-- start Page text --
THIS WEEK SEES the third installment of the Taken franchise make its way into cinemas.
In this installment, Bryan Mills (AKA the unluckiest man in the world) is wrongfully accused of the murder of his ex-wife and must call upon his “particular set of skills” to track down the real killers.
Sounds familiar, doesn’t it?
Reviews for the film have started coming in and, spoiler alert, it won’t be winning any Oscars. Here are some of the choicest quotes.
Writing for The Guardian, Peter Bradshaw said of the film:
It’s difficult to know what subtitle to give this. Taken 3: Not Again, or Taken 3: Seriously? or Taken 3: This Is Getting a Bit Much Frankly.
Bradshaw also reluctantly speculated on the possible plot of Taken 4:
I’ve got a sinking feeling it’ll be his grandchild in the next movie.
Variety‘s film critic was similarly tired of Taken’s antics, writing that audiences would be “hostages to tedium”.
-- end Page text --
-- start Data provided --
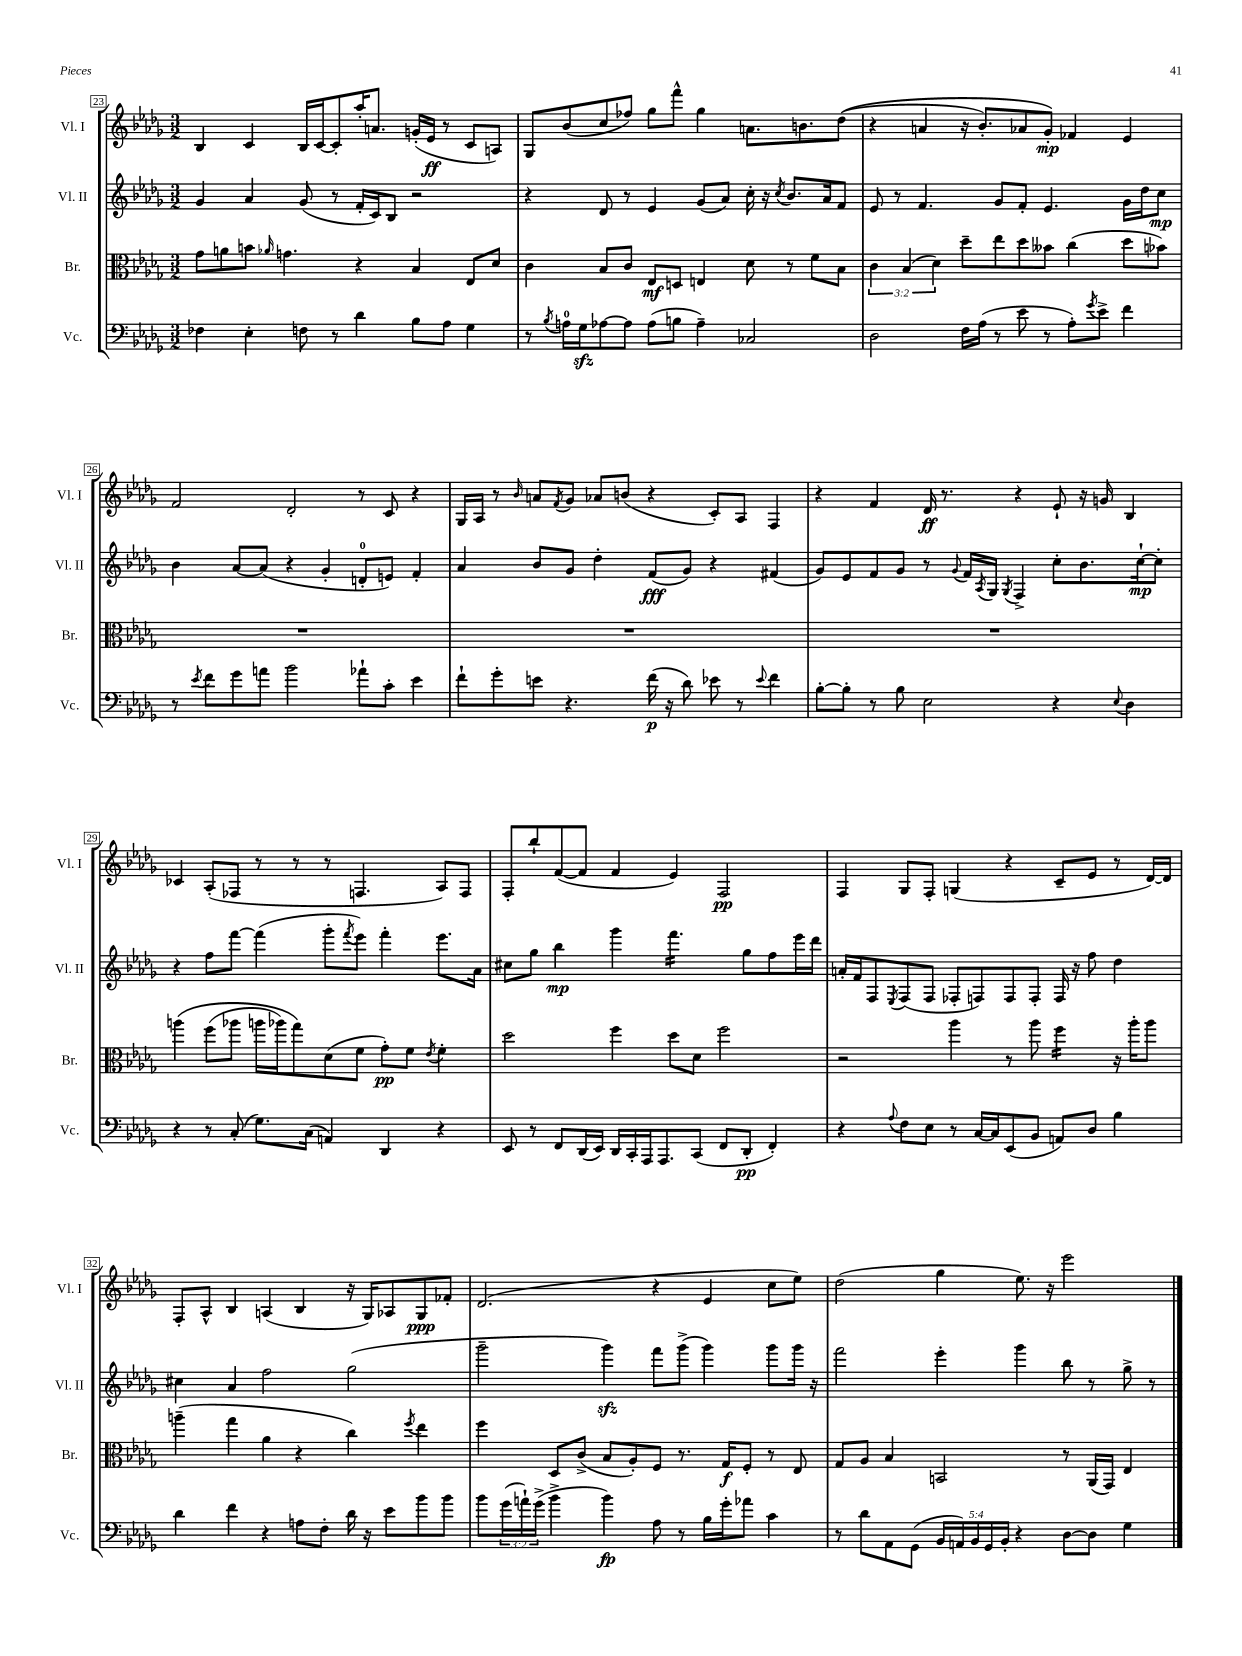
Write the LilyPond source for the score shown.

<<
\new StaffGroup <<
\new Staff = "s0" \with { instrumentName = "Vl. I" shortInstrumentName = "Vl. I" } {
    \clef treble \key des \major \numericTimeSignature \time 3/2
    bes4 c'4 bes16 c'16~ c'8-. aes''16-. a'8. g'16-.( ees'16\ff r8 c'8 a8) |
    ges8 bes'8( c''8 fes''8) ges''8 f'''8-^ ges''4 a'8. b'8. des''8(\( |
    r4 a'4 r16 bes'8.-.) aes'8 ges'8-.\mp\) fes'4 ees'4 |
    f'2 des'2-. r8 c'8 r4 |
    ges16 aes16 r8 \grace { bes'16 } a'8 \acciaccatura { f'8 } ges'8 aes'8 b'8( r4 c'8-.) aes8 f4 |
    r4 f'4 des'16\ff r8. r4 ees'8-! r16 g'16 bes4 |
    ces'4 aes8-.( fes8 r8 r8 r8 f4. aes8) f8 |
    f8-. bes''8-! f'8~( f'8 f'4 ees'4) f2\pp |
    f4 ges8 f8-. g4( r4 c'8-- ees'8 r8 des'16~) des'16 |
    f8-. aes8-^ bes4 a4( bes4 r16 ges16) aes8 ges8\ppp fes'8-. |
    des'2.( r4 ees'4 c''8 ees''8) |
    des''2( ges''4 ees''8.) r16 ees'''2 \bar "|." |
}
\new Staff = "s1" \with { instrumentName = "Vl. II" shortInstrumentName = "Vl. II" } {
    \clef treble \key des \major \numericTimeSignature \time 3/2
    ges'4 aes'4 ges'8( r8 f'16-. c'16) bes8 r2 |
    r4 des'8 r8 ees'4 ges'8( aes'8) c''16-. r16 \acciaccatura { c''8 } bes'8. aes'16 f'8 |
    ees'8 r8 f'4. ges'8 f'8-. ees'4. ges'16 des''16 c''8\mp |
    bes'4 aes'8~ aes'8( r4 ges'4-. d'8-0-. e'8) f'4-. |
    aes'4 bes'8 ges'8 des''4-. f'8\fff( ges'8) r4 fis'4( |
    ges'8) ees'8 f'8 ges'8 r8 \appoggiatura { ges'8 } f'16 \acciaccatura { aes8 } ges16 \acciaccatura { ges8 } f4-> c''8-. bes'8. c''16~-!\mp c''8-. |
    r4 f''8 f'''8~ f'''4( ges'''8-. \acciaccatura { f'''8 } ees'''8) f'''4-. ees'''8. aes'16 |
    cis''8 ges''8 bes''4\mp ges'''4 f'''4.:16 ges''8 f''8 ees'''16 des'''16 |
    a'16-. f'16 f8 \acciaccatura { ees8 } f8( f8 fes8-. f8) f8 f8-. f16 r16 f''8 des''4 |
    cis''4 aes'4 f''2 ges''2( |
    ges'''2-- ges'''4\sfz) f'''8 ges'''8->( ges'''4) ges'''8 ges'''16 r16 |
    f'''2 ees'''4-. ges'''4 bes''8 r8 ges''8-> r8 \bar "|." |
}
\new Staff = "s2" \with { instrumentName = "Br." shortInstrumentName = "Br." } {
    \clef alto \key des \major \numericTimeSignature \time 3/2 \override Staff.TupletNumber.text = #tuplet-number::calc-fraction-text
    ges'8 a'8 b'8 \grace { aes'16 } g'4. r4 bes4 ees8 des'8 |
    c'4 bes8 c'8 ees8\mf d8 e4 des'8 r8 f'8 bes8 |
    \tuplet 3/2 { c'4 bes4( des'4) } des''8-- ees''8 des''8 beses'8 c''4( des''8 bes'8) |
    R1. |
    R1. |
    R1. |
    a''4\( f''8( aes''8 a''16 aes''16) ges''8\) des'8( f'8 ges'8-.\pp) f'8 \acciaccatura { ees'8 } f'4-. |
    des''2 f''4 des''8 des'8 f''2 |
    r2 aes''4 r8 aes''8 f''4:16 r16 aes''16-. aes''8 |
    a''4--( ges''4 aes'4 r4 c''4) \acciaccatura { f''8 } ees''4 |
    f''4 des8 c'8->( bes8 aes8-.) f8 r8. ges16\f f8-. r8 ees8 |
    ges8 aes8 bes4 b,2 r8 aes,16( ges,16) ees4 \bar "|." |
}
\new Staff = "s3" \with { instrumentName = "Vc." shortInstrumentName = "Vc." } {
    \clef bass \key des \major \numericTimeSignature \time 3/2 \override Staff.TupletNumber.text = #tuplet-number::calc-fraction-text
    fes4 ees4-. f8 r8 des'4 bes8 aes8 ges4 |
    r8 \acciaccatura { bes8 } a16-0 ges16\sfz aes8~ aes8 aes8( b8 aes4--) ces2 |
    des2 f16 aes16( r8 ees'8 r8 aes8-.) \acciaccatura { ges'8 } ees'8-> f'4 |
    r8 \acciaccatura { ees'8 } f'8 ges'8 a'8 bes'2 aes'8-! c'8-. ees'4 |
    f'8-! ges'8-. e'8 r4. f'16\p( r16 des'8) ees'8 r8 \appoggiatura { ees'8 } f'4 |
    bes8~-. bes8-. r8 bes8 ees2 r4 \appoggiatura { ees8 } des4 |
    r4 r8 c8-.( ges8.) c16( a,4) des,4 r4 |
    ees,8 r8 f,8 des,16( ees,16) des,16 c,16-. aes,,16 aes,,8. c,8( f,8 des,8-.\pp f,4-.) |
    r4 \appoggiatura { aes8 } f8 ees8 r8 c16~ c16 ees,8( bes,8 a,8) des8 bes4 |
    des'4 f'4 r4 a8 f8-. des'16 r16 ees'8 bes'8 bes'8 |
    bes'8 \tuplet 3/2 { ges'16( a'16-!) ges'16->( } bes'4-> bes'4\fp) aes8 r8 bes16 ges'16-. aes'8 c'4 |
    r8 des'8 aes,8 ges,8( \tuplet 5/4 { bes,16 a,16) bes,16 ges,16 bes,16-. } r4 des8~ des8 ges4 \bar "|." |
}
>>
>>
\layout { \context { \Score currentBarNumber = #23 \override BarNumber.stencil = #(make-stencil-boxer 0.1 0.3 ly:text-interface::print) } }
-- end Data provided --
▸ **Challenge A**:
In the Taken 3 review roundup, what is Bryan Mills wrongfully accused of?
▸ **Challenge B**:
Echo the stretch of the Taken 3 review roundup from "Sounds familiar, doesn’t" through "the next movie.".

▸ **Exercise answer A**:
He is wrongfully accused of the murder of his ex-wife.

▸ **Exercise answer B**:
Sounds familiar, doesn’t it?
Reviews for the film have started coming in and, spoiler alert, it won’t be winning any Oscars. Here are some of the choicest quotes.
Writing for The Guardian, Peter Bradshaw said of the film:
It’s difficult to know what subtitle to give this. Taken 3: Not Again, or Taken 3: Seriously? or Taken 3: This Is Getting a Bit Much Frankly.
Bradshaw also reluctantly speculated on the possible plot of Taken 4:
I’ve got a sinking feeling it’ll be his grandchild in the next movie.